As a student at TOPGUN you are pressed for time. You have academic classes, examinations, briefs, flights, debriefs, etc.. Your day is packed and non-stop from sunup to sundown. Thus, there were times when I just wanted the quick answer. But that almost never happened.
By asking stating, “it depends,” the instructors at TOPGUN were again forcing us as students to work through the problem. It was a teaching technique to force us to work through all the scenarios and possibilities to find the best answer for the scenario presented, rather than taking the quick, convenient, or easy answer for a complex problem. Ironically, using this technique often led us to find the answer ourselves with the side benefit of building those neuro pathways that we could use over and over again.

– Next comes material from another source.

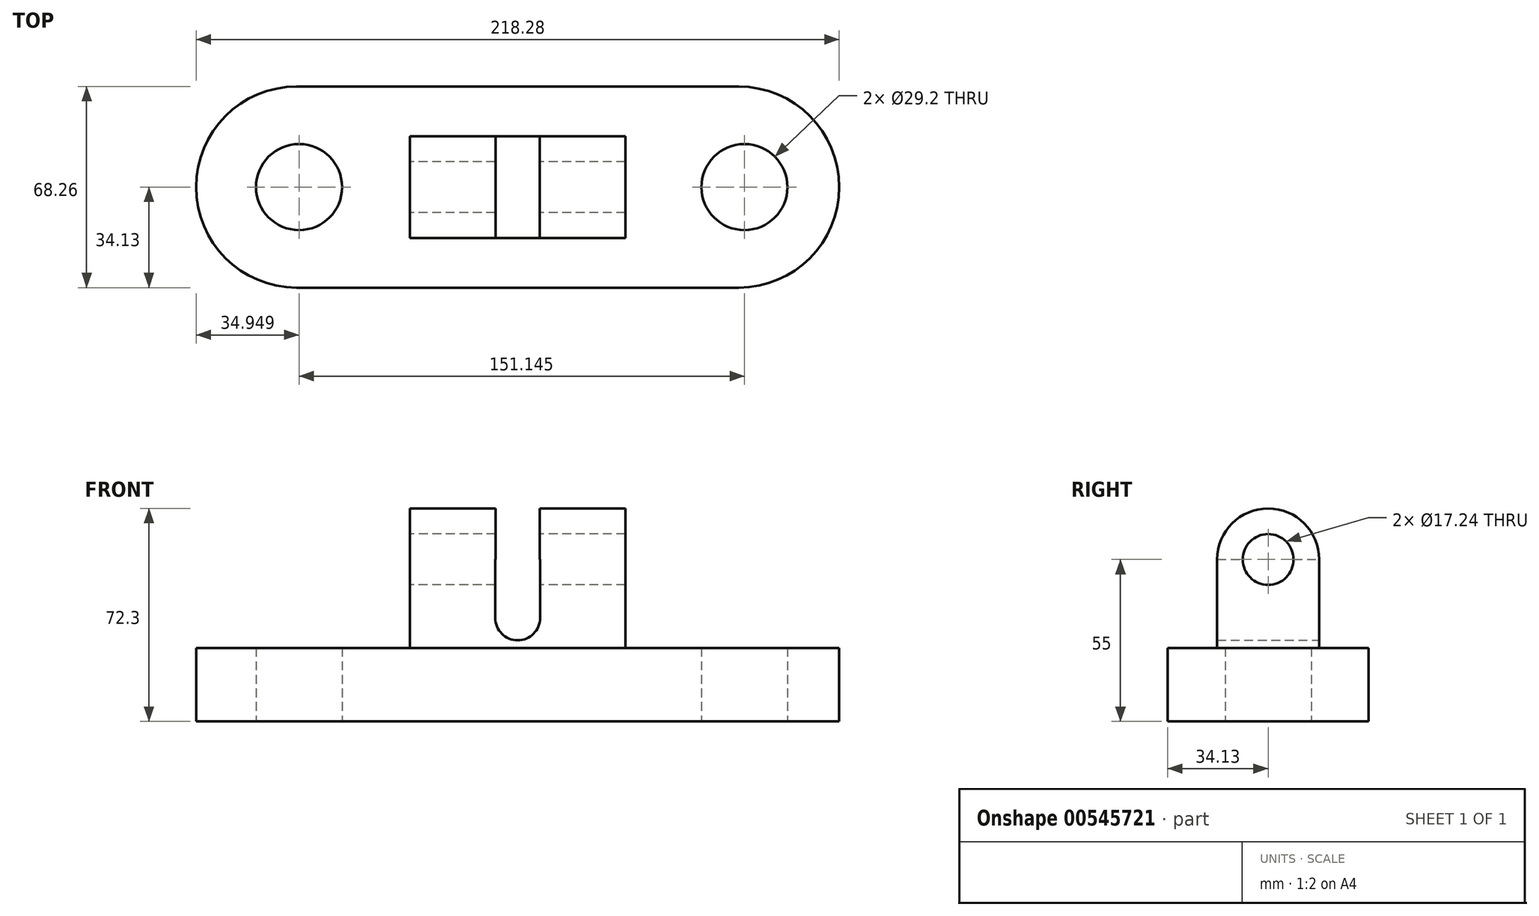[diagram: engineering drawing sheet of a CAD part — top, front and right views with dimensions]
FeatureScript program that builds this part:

In addition to Humility, Honesty is one of the reasons why TOPGUN is the best course of instruction you will ever find.
Every once in a blue moon we were able to stump the TOPGUN instructors on a question. Sometimes it was by luck. On other occasions, as a class, we would research some obscure fact or capability on a missile system and see if we couldn’t catch them off guard (Note- This rarely worked.) What was interesting was their response when this happened.
Not once, not ever, in no uncertain terms, did any instructor on the staff at TOPGUN ever try to BS us. If they didn’t know the answer, they didn’t talk around it. They didn’t give us their opinion. They didn’t give us their hypothetical guess based on their years of experience. And they didn’t give us the 90% answer. What they did give us was this:
“I don’t know, but I will find out.”
Find Out and Follow Up
Every single time they didn’t have the 100% answer, they responded with “I don’t know, but I will find out.” And then, they did find out. And then came back and gave us the answer. Sometimes this required the instructor getting in the books. Sometimes it required a secured phone call to D.C. or to the weapon’s manufacturer. It didn’t matter the effort. They found out every single time and then got back to us with the answer.

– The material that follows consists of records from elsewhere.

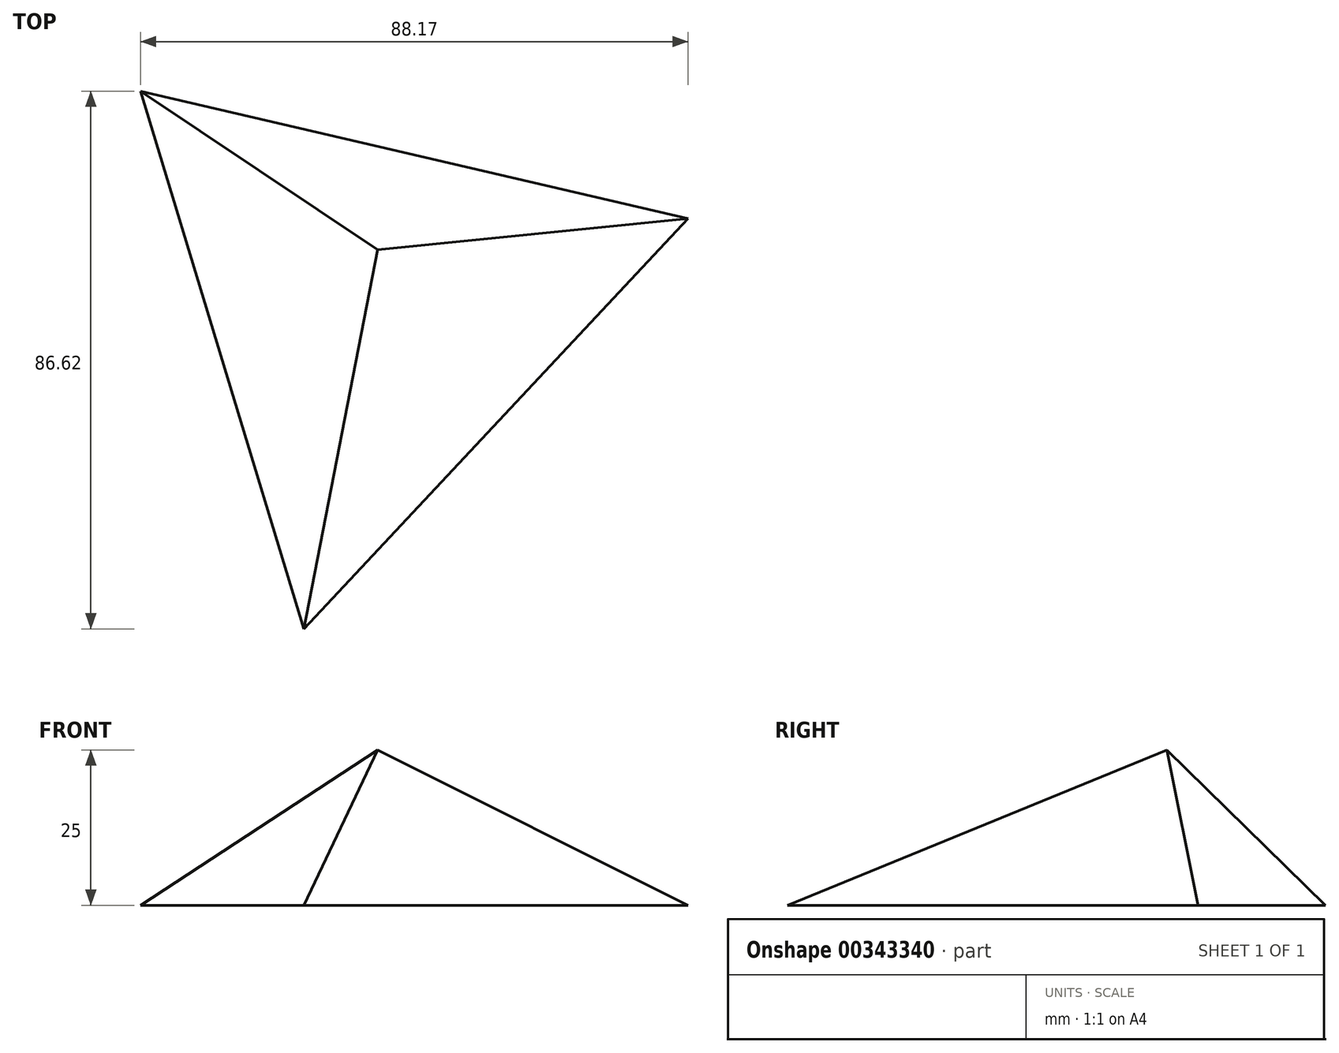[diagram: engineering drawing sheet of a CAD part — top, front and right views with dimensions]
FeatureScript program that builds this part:
annotation { "Feature Type Name" : "Feature", "Feature Type Description" : "" }
export const myFeature = defineFeature(function(context is Context, id is Id, definition is map)
    precondition{}
    {
        {
            var Q0;
            Q0=qCreatedBy(makeId("Top.planeOp"),FACE);
            var sketch = newSketch(context, id + "F0", { "sketchPlane" : qUnion([Q0])});
            skCircle(sketch, "E0.cCircle", {"center": v(0, 0) * mm, "radius": 52.26 * mm, "construction": true});
            skLineSegment(sketch, "E0.0", {"start": v(-38.16, 35.72) * mm, "end": v(50, 15.19) * mm});
            skLineSegment(sketch, "E0.1", {"start": v(50, 15.19) * mm, "end": v(-11.85, -50.9) * mm});
            skLineSegment(sketch, "E0.2", {"start": v(-11.85, -50.9) * mm, "end": v(-38.16, 35.72) * mm});
            skSolve(sketch);
        }
        {
            var Q0;
            Q0=qCreatedBy(makeId("Top.planeOp"),FACE);
            cPlane(context, id + "F1", {"entities" : qUnion([Q0]), "cplaneType" : CPlaneType.OFFSET, "offset" : 25 * mm, "width" : 150 * mm, "height" : 150 * mm});
        }
        {
            var Q0;
            Q0=qCreatedBy(id+"F1.planeOp",FACE);
            var sketch = newSketch(context, id + "F2", { "sketchPlane" : qUnion([Q0])});
            skLineSegment(sketch, "E1.bottom", {"start": v(48.23, -37) * mm, "end": v(-48.23, -37) * mm});
            skLineSegment(sketch, "E1.top", {"start": v(48.23, 57.36) * mm, "end": v(-48.23, 57.36) * mm});
            skLineSegment(sketch, "E1.left", {"start": v(48.23, -37) * mm, "end": v(48.23, 57.36) * mm});
            skLineSegment(sketch, "E1.right", {"start": v(-48.23, -37) * mm, "end": v(-48.23, 57.36) * mm});
            skPoint(sketch, "E1.middle", {"position": v(0, 10.17) * mm});
            skSolve(sketch);
        }
        {
            var Q0;
            Q0=sQuery(id+"F2.wireOp",VERTEX,"E1.middle");
            var Q1;
            Q1=makeQuery(id+"F0.imprint","IMPRINT",FACE,{"disambiguationData":[TD([[makeQuery(id+"F0.imprint","IMPRINT",EDGE,{"derivedFrom":sQuery(id+"F0.wireOp",EDGE,"E0.0")}),-1.0]])]});
            loft(context, id + "F3", {"sheetProfilesArray" : [{ "sheetProfileEntities" : qUnion([Q0]) }, { "sheetProfileEntities" : qUnion([Q1]) }]});
        }
    });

Humility and Honesty were lessons that were ingrained in my heart, mind, and soul after I graduated TOPGUN. Sure, I was really good flying and utilizing the F/A-18, but the lessons on Humility and Honesty were far more impactful to me and my career and to those I led and taught.
Paying It Forward
Fast forward about two years and I was now an instructor pilot at the Marine Corps training squadron for the F/A-18. This is where we brought in students who had never touched an F/A-18 and in 9-12 months turned out fully capable combat pilots. (Note- We had one student graduate and four weeks latter was flying combat missions in Iraq.)
The lessons on Humility and Honesty and the way my TOPGUN instructors conducted themselves drove everything I did as an Instructor Pilot. Following their examples, I never gave my opinion because I had a TOPGUN patch, I never gave the quick answer because it was easy, and I never tried to BS my way out of something I didn’t know. Following their lead allowed me to be the best instructor and pilot I could be and actually led to me be selected as the Instructor Pilot of the Year.

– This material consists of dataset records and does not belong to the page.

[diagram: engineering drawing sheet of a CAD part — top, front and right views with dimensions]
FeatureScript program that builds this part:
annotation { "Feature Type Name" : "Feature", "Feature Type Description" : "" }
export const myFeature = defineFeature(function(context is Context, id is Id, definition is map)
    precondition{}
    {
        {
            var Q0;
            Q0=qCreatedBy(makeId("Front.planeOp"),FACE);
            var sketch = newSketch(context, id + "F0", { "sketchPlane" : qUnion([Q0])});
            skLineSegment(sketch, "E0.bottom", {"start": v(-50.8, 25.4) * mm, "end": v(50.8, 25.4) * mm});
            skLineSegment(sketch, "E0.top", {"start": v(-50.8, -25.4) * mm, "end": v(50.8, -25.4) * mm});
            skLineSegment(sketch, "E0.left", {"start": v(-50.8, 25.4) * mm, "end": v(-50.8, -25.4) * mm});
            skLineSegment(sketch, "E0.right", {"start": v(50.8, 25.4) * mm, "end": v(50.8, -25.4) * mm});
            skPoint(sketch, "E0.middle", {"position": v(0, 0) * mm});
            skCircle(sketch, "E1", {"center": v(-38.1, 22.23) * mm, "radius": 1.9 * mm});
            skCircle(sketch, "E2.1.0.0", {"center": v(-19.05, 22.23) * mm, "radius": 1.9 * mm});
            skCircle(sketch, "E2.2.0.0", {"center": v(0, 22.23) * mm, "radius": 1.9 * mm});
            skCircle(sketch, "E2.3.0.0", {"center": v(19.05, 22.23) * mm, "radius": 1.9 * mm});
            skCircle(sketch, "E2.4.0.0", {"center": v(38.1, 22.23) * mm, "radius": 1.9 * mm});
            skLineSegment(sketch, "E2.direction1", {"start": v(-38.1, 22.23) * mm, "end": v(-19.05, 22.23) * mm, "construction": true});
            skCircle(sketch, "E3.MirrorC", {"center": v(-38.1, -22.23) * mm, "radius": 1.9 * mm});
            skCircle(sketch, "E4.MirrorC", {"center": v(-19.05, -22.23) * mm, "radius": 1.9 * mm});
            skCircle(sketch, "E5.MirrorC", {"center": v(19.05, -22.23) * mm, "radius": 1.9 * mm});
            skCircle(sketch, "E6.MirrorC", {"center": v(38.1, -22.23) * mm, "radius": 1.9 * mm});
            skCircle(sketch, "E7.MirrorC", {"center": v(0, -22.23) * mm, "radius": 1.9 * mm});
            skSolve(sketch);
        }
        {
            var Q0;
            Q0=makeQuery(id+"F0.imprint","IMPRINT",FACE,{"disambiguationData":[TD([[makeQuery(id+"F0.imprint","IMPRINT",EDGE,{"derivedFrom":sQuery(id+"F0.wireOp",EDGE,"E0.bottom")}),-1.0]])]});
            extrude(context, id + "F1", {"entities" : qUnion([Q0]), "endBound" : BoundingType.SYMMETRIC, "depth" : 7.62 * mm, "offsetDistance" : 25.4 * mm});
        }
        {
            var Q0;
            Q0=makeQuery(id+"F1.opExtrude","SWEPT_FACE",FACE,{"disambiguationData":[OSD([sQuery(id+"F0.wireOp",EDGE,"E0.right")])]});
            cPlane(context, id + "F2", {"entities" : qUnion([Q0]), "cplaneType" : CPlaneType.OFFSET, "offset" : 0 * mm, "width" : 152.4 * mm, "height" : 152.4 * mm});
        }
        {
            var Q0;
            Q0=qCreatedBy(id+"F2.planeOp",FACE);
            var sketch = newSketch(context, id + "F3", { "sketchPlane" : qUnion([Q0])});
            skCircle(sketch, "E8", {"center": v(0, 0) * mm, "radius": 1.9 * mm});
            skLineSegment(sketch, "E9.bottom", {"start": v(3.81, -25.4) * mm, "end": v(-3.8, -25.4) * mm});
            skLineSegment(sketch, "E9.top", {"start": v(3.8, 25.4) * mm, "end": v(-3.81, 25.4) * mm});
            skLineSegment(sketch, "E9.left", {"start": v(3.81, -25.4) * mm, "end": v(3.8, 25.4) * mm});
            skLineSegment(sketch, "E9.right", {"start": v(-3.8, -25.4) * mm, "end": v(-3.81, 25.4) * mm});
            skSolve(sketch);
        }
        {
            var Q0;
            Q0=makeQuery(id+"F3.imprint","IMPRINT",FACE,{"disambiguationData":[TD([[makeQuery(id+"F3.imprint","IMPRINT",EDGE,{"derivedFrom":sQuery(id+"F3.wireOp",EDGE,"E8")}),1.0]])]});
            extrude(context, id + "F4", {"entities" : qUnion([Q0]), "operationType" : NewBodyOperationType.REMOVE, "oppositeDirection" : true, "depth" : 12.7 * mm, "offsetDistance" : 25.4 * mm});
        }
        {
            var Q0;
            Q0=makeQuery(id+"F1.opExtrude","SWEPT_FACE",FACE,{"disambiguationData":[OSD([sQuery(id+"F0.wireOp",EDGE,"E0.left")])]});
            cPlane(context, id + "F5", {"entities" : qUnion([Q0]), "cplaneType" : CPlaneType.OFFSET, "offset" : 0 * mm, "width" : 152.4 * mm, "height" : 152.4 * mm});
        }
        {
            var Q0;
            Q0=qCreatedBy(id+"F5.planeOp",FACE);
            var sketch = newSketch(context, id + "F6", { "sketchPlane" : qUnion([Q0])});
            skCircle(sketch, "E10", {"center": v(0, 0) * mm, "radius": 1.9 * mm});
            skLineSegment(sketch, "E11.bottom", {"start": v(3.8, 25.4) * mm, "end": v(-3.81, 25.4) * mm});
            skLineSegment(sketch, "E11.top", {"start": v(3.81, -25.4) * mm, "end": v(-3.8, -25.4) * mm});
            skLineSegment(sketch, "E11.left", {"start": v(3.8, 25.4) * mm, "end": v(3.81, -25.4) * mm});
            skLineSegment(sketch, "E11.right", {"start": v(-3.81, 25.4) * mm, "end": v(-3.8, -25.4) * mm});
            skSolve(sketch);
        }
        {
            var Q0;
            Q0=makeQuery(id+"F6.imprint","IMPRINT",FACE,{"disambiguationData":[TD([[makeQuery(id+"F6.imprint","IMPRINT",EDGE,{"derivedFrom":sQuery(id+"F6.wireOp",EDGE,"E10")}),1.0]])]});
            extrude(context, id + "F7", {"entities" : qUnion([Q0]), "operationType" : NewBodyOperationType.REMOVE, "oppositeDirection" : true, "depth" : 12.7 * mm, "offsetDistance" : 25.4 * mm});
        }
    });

Think about these lessons in your world or your business environment. As a leader, how do you think your honesty and humility can change the dynamics of your team? What improvements will naturally occur when you begin to demonstrate and live by this ethos? How will these lessons create a high performing team? And in the end, what will that mean when your customer facing?
You Owe It To Your Teams
TOPGUN was a phenomenal school. I’ve never worked so hard, had so much fun, and been so utterly prepared for anything once I graduated. But it was the non-tactical lessons of Humility and Honesty that had the most profound impact. I owe that to my instructors who were true leaders and professionals in every moment. As leaders, I believe we owe that same professionalism to our teams and organizations.